Jede Firma der Branche besitzt individuell zusammengestellte, gemischte Portfolios, die in der Regel verschiedene Energieträger beinhalten. Es lohnt sich für Anleger, sich vor dem Titel-Kauf mit den einzelnen Firmen intensiv zu beschäftigen. Im Vordergrund sollten dabei Fragen stehen wie: Auf welchen Energietyp setzt die Firma? In welchen Ländern besitzt die Firma Anlagen? Wie nachhaltig ist die Ausschüttung und das Wachstum? Unterliegt die Aktie starken Schwankungen? Wie hoch ist der Fremdkapital-Anteil?
Auf Verschuldung achten
Vor allem der Fremdkapital-Anteil, also der Verschuldungsgrad, könnte sich in den nächsten Jahren zu einem entscheidenden Faktor entwickeln. Denn: Wachstum wird häufig durch Schuldenaufnahme erzielt. Und mit dem langsam einsetzenden Zinsanstieg wird eine hohe Schuldenlast plötzlich zum Problem, die Refinanzierung wird teurer. Musterschüler bezüglich tiefer Verschuldung sind derzeit Greencoat UK Wind (Verschuldungsgrad 21 Prozent) und Transalta Renewables (29 Prozent). Andere Firmen stehen zum Teil deutlich schlechter da, wie die Tabelle oben zeigt.
Darüber hinaus beobachtet Steffen auch generell tiefere Renditen von neuen Projekten bei erneuerbaren Energien, wodurch das Wachstum künftig erschwert wird. Gut möglich daher, dass in den nächsten Jahren die Dividendenrenditen etwas runter gehen werden. Vor allem auch deshalb, da die staatliche Unterstützung für erneuerbare Energien nachlassen könnte, wovon viele Marktteilnehmer und auch Politiker ausgehen.

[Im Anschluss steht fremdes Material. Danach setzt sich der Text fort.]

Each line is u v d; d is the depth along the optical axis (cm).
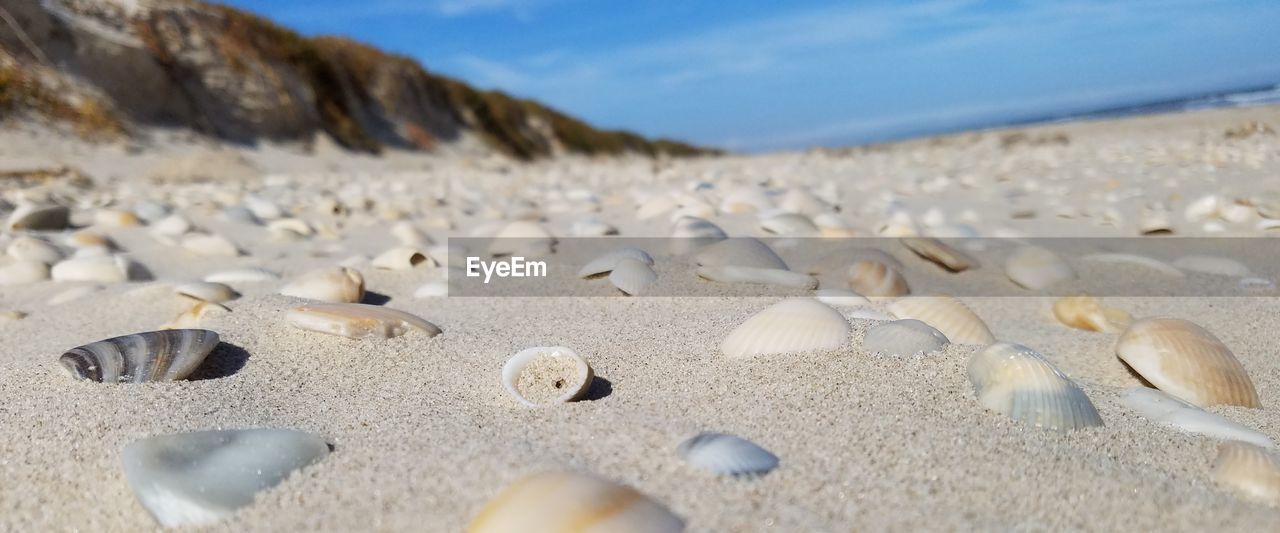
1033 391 16
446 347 21
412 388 18
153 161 97
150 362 18
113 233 44
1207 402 19
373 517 12
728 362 19
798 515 11
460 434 15
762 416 15
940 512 12
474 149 187
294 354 20
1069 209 49
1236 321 26
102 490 13
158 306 27
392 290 31
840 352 18
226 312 23
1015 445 14
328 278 28
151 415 16
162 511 12
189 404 17
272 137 130
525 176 104
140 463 13
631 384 18
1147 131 126
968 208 54
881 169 91
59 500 13
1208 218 45
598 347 21
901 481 13
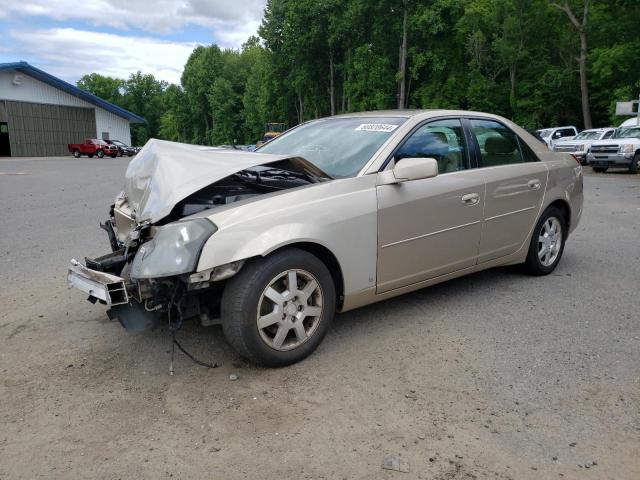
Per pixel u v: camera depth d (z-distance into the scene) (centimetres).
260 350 338
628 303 470
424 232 414
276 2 5603
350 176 389
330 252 363
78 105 4872
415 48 4225
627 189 1459
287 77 5881
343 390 324
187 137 10431
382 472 252
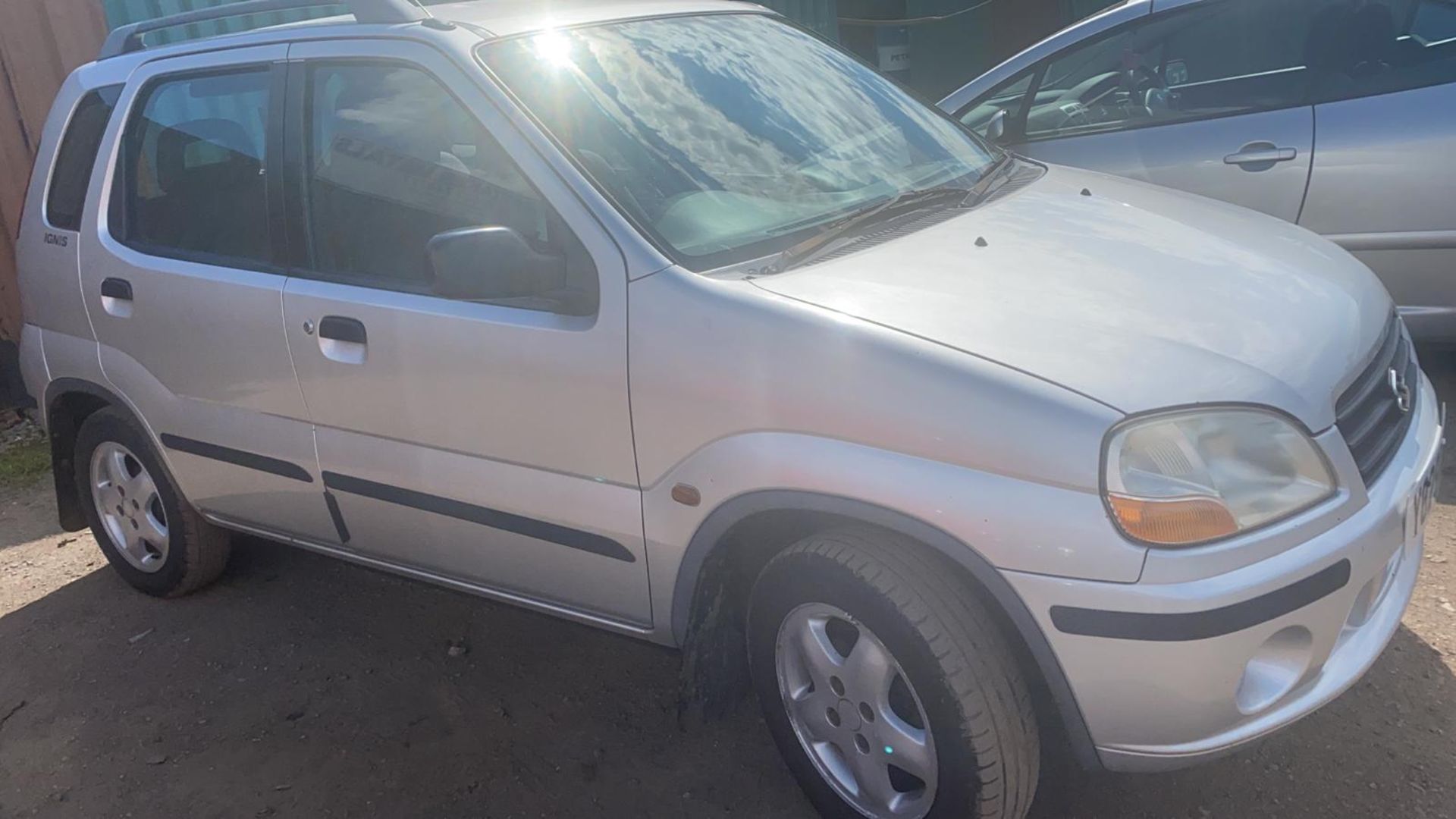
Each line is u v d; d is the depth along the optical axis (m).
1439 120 4.18
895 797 2.45
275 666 3.61
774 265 2.54
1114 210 3.01
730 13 3.53
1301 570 2.07
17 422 6.35
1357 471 2.22
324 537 3.42
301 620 3.88
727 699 2.79
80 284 3.70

Weniger staatliche Unterstützung dürfte auch die Zahl der Firmenpleiten erhöhen. Bereits vor zwei Jahren wurde der Markt für erneuerbare Energien durch den Konkurs der amerikanischen Solarfirma Sunedison - welche 2014 den noch immer existierenden Yieldco Terraform Power hervorbrachte - erschüttert.
Privatanleger, die sich davon nicht abschrecken lassen und gleichzeitig das Risiko eines Einzelinvestments vermeiden wollen, können auch auf einen passiven Fonds setzen: Der Global X Yieldco Index ETF deckt den weltweiten Yieldco-Markt ab. Grösste Positionen sind derzeit Brookfield Renewable Partners (Gewichtung: 10,6 Prozent), Northland Power (10,3 Prozent), NRG Yield (9,2 Prozent) und Transalta Renewables (8,1 Prozent). Die Gebühren belaufen sich auf 0,65 Prozent.